Statistically, in Hong Kong today two people will kill themselves and many more will try. Suicide is cited as a major cause of death in young adults. While 100 people staff the 24-hour hotline, answered every day of the year, the Samaritans really need 150. As director Rosemary Birch explained: 'Finding volunteers is an on-going problem.' 'We run two training courses every year, but are losing more people than we can recruit,' she said. That, combined with the cautious eye she must keep on the service's bank balance and her hotline duties makes her job a little tough sometimes.
But, as Rosemary pointed out, people only do volunteer work if they get something out of it themselves. A Samaritan volunteer is a caring and compassionate sort of person, but also 'ordinary'. The type of person you are drawn to when you need to talk.
'They also have to be unshockable,' added Rosemary. 'They have to be able to hear some horrible things and not gasp or turn around and say, 'Well that was silly of you'. ' The Samaritans themselves sometimes need a sympathetic ear. Other people's problems can get you down.
Two Christmases ago Alice Leung was walking through the Central MTR station when she spotted two women selling Christmas cards for The Samaritans. For the first time she thought, 'I want to be a Samaritan', and a new volunteer was found. Alice now not only answers the hotline, but has also been made the service's education officer because she wants to let people know they are there.
She talks to school children, hospital workers, police officers and social workers - anybody she can.
She said the satisfaction she gets from being a Samaritan is 'a very abstract kind of feeling', and that it developed in two stages.
'Last year the satisfaction came from the feeling that I was lucky that I was not getting myself involved in some of the problems the callers had got themselves into,' explained Alice.
'Now, I feel it is something I want to do, I feel happy because I want to help and I am able to do it. I guess it is a reflection of my personal philosophy - being part of this universe and wanting to contribute something, this is a good way to achieve that goal.' Being a volunteer never really gets her down, said Alice, it is only when she is tired after an overnight shift that she feels slightly depressed, but that goes after a good rest.

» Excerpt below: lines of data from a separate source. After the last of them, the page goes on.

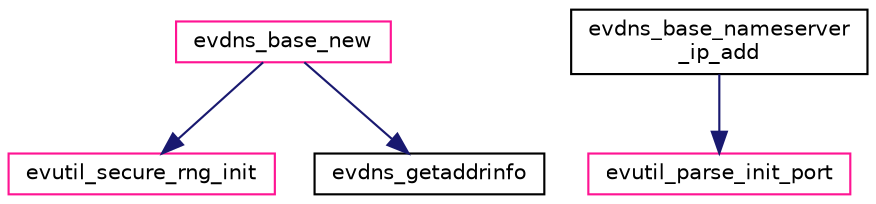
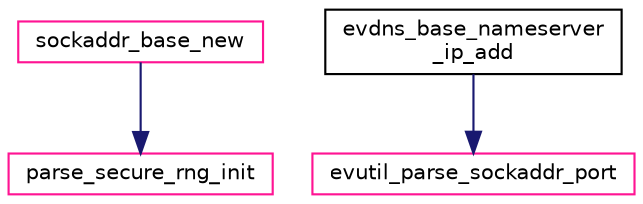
  digraph {
    rankdir=TB
    node [color=deeppink fillcolor=white fontname=Helvetica fontsize=10 shape=record style=filled]
    edge [color=midnightblue fontname=Helvetica fontsize=10 labelfontname=Helvetica labelfontsize=10 style=solid]
-   n1 [height=0.2 label=evdns_base_new width=0.4]
-   n2 [height=0.2 label=evutil_secure_rng_init width=0.4]
-   n3 [color=black height=0.2 label=evdns_getaddrinfo width=0.4]
+   n1 [height=0.2 label=sockaddr_base_new width=0.4]
+   n2 [height=0.2 label=parse_secure_rng_init width=0.4]
    n4 [color=black height=0.2 label="evdns_base_nameserver\l_ip_add" width=0.4]
-   n5 [height=0.2 label=evutil_parse_init_port width=0.4]
+   n5 [height=0.2 label=evutil_parse_sockaddr_port width=0.4]
    n1 -> n2
-   n1 -> n3
    n4 -> n5
  }
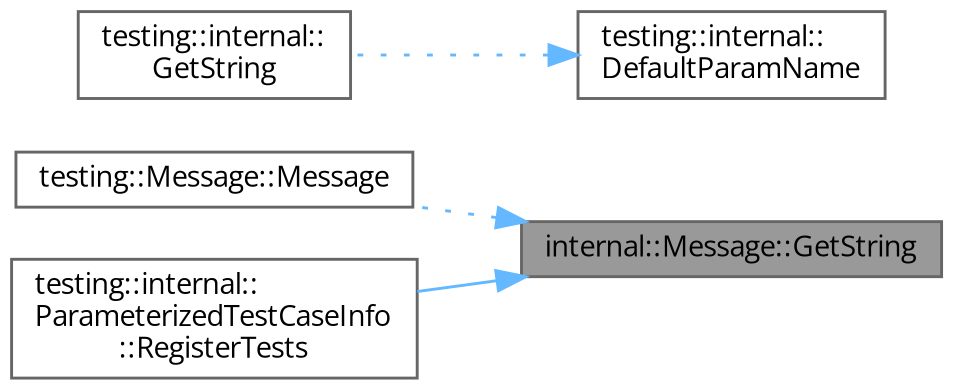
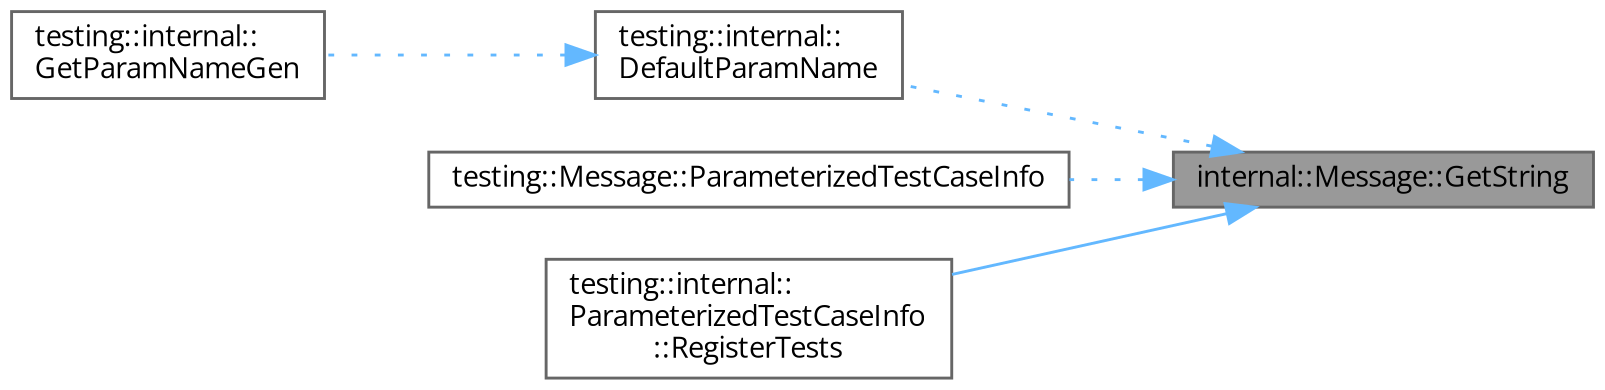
  digraph {
    fontname="Open Sans"
    rankdir=RL
    node [color=grey40 fillcolor=white fontname="Open Sans" fontsize=10 shape=box style=filled]
    edge [color=steelblue1 dir=back fontname="Open Sans" fontsize=10 labelfontname=Helvetica labelfontsize=10 style=dotted]
    n1 [color=gray40 fillcolor=grey60 fontcolor=black height=0.2 label="internal::Message::GetString" width=0.4]
    n2 [height=0.2 label="testing::internal::\lDefaultParamName" width=0.4]
-   n3 [height=0.2 label="testing::Message::Message" width=0.4]
+   n3 [height=0.2 label="testing::Message::ParameterizedTestCaseInfo" width=0.4]
    n4 [height=0.2 label="testing::internal::\lParameterizedTestCaseInfo\l::RegisterTests" width=0.4]
-   n5 [height=0.2 label="testing::internal::\lGetString" width=0.4]
+   n5 [height=0.2 label="testing::internal::\lGetParamNameGen" width=0.4]
+   n1 -> n2
    n1 -> n3
    n1 -> n4 [style=solid]
    n2 -> n5
  }
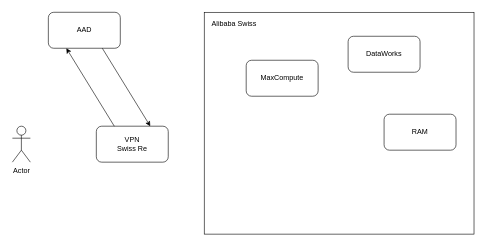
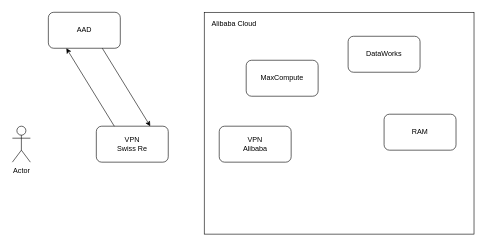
  <mxCell id="0" />
  <mxCell id="1" parent="0" />
  <mxCell id="2" value="" style="group" parent="1" vertex="1" connectable="0"><mxGeometry x="340" y="20" width="450" height="370" as="geometry" /></mxCell>
  <mxCell id="3" value="" style="rounded=0;whiteSpace=wrap;html=1;" parent="2" vertex="1"><mxGeometry width="450" height="370" as="geometry" /></mxCell>
- <mxCell id="4" value="Alibaba Swiss" style="text;html=1;strokeColor=none;fillColor=none;align=center;verticalAlign=middle;whiteSpace=wrap;rounded=0;" parent="2" vertex="1"><mxGeometry x="10" y="10" width="80" height="20" as="geometry" /></mxCell>
+ <mxCell id="4" value="Alibaba Cloud" style="text;html=1;strokeColor=none;fillColor=none;align=center;verticalAlign=middle;whiteSpace=wrap;rounded=0;" parent="2" vertex="1"><mxGeometry x="10" y="10" width="80" height="20" as="geometry" /></mxCell>
+ <mxCell id="5" value="VPN&lt;br&gt;Alibaba" style="rounded=1;whiteSpace=wrap;html=1;" parent="2" vertex="1"><mxGeometry x="25" y="190" width="120" height="60" as="geometry" /></mxCell>
  <mxCell id="6" value="MaxCompute" style="rounded=1;whiteSpace=wrap;html=1;" parent="2" vertex="1"><mxGeometry x="70" y="80" width="120" height="60" as="geometry" /></mxCell>
  <mxCell id="7" value="DataWorks" style="rounded=1;whiteSpace=wrap;html=1;" parent="1" vertex="1"><mxGeometry x="580" y="60" width="120" height="60" as="geometry" /></mxCell>
  <mxCell id="8" value="AAD" style="rounded=1;whiteSpace=wrap;html=1;" parent="1" vertex="1"><mxGeometry x="80" y="20" width="120" height="60" as="geometry" /></mxCell>
  <mxCell id="9" value="RAM" style="rounded=1;whiteSpace=wrap;html=1;" parent="1" vertex="1"><mxGeometry x="640" y="190" width="120" height="60" as="geometry" /></mxCell>
  <mxCell id="10" value="VPN&lt;br&gt;Swiss Re" style="rounded=1;whiteSpace=wrap;html=1;" parent="1" vertex="1"><mxGeometry x="160" y="210" width="120" height="60" as="geometry" /></mxCell>
  <mxCell id="11" value="Actor" style="shape=umlActor;verticalLabelPosition=bottom;verticalAlign=top;html=1;outlineConnect=0;" parent="1" vertex="1"><mxGeometry x="20" y="210" width="30" height="60" as="geometry" /></mxCell>
  <mxCell id="12" value="" style="endArrow=classic;html=1;exitX=0.25;exitY=0;exitDx=0;exitDy=0;entryX=0.25;entryY=1;entryDx=0;entryDy=0;" parent="1" source="10" target="8" edge="1"><mxGeometry width="50" height="50" relative="1" as="geometry"><mxPoint x="160" y="180" as="sourcePoint" /><mxPoint x="210" y="130" as="targetPoint" /></mxGeometry></mxCell>
  <mxCell id="13" value="" style="endArrow=classic;html=1;exitX=0.75;exitY=1;exitDx=0;exitDy=0;entryX=0.75;entryY=0;entryDx=0;entryDy=0;" parent="1" source="8" target="10" edge="1"><mxGeometry width="50" height="50" relative="1" as="geometry"><mxPoint x="200" y="220" as="sourcePoint" /><mxPoint x="120" y="90" as="targetPoint" /></mxGeometry></mxCell>
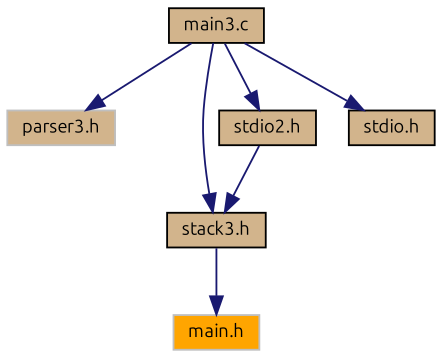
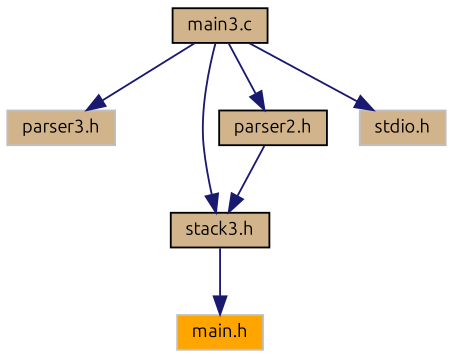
  digraph {
    fontname=Ubuntu
    node [color=black fillcolor=tan fontname=Ubuntu fontsize=10 shape=record style=filled]
    edge [color=midnightblue fontname=Ubuntu fontsize=10 labelfontname=Helvetica labelfontsize=10 style=solid]
    n1 [fontcolor=black height=0.2 label="main3.c" width=0.4]
    n2 [color=grey75 height=0.2 label="parser3.h" width=0.4]
    n3 [height=0.2 label="stack3.h" width=0.4]
-   n4 [height=0.2 label="stdio2.h" width=0.4]
-   n5 [height=0.2 label="stdio.h" width=0.4]
+   n4 [height=0.2 label="parser2.h" width=0.4]
+   n5 [color=grey75 height=0.2 label="stdio.h" width=0.4]
    n6 [color=grey75 fillcolor=orange height=0.2 label="main.h" width=0.4]
    n1 -> n2
    n1 -> n3
    n1 -> n4
    n1 -> n5
    n3 -> n6
    n4 -> n3
  }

Alice is one of The Samaritans' bilingual hotline operators, a service which from April 1993 to March this year answered 17,575 calls from people of all ages and nationalities, although 61 per cent were Chinese.
The umbrella organisation which keeps an eye on the 330 branches around the world, Befrienders International, is now working to establish a 24-hour Cantonese hotline early next year with the help of The Samaritans. The organisation is also moving into China.
The Samaritans was founded 41 years ago by Dr Chad Varah and became the world's first suicide prevention hotline. He swore to help people whose cries for help went unnoticed when, as a priest, he buried a 13-year-old who had killed herself because she did not understand what was happening when her periods began.
What concerns people like Rosemary is that 70 per cent of people who commit suicide sent out a string of signals long before they took their lives.
Of the 17,500 callers to the Samaritans' hotline, a number were categorised as 'seriously suicidal', 51 per cent of those were in the 25 to 44 age group, while 33 per cent were aged between 15 and 24.
Trouble with relationships and loneliness or depression were the two main causes. But who is most likely to 'end it all', or make a serious attempt, is a mystery, even to the experts.
'I don't think anybody can tell you who is most likely to kill themselves. There is no rhyme or reason,' said Rosemary.
When asked the thorny question, 'Do you think someone has the right to take their own life?' Rosemary hesitates for only for a second.
'Yes, I do believe that people have the right to take their own life. For some people, no matter what is said or done, that is what they want to do.' But she is also quick to quote a statistic - only four per cent of people who attempt suicide actually want to die, and that's enough to get people like Rosemary sleeping on a single bed in a Chai Wan flat waiting for the phone to ring.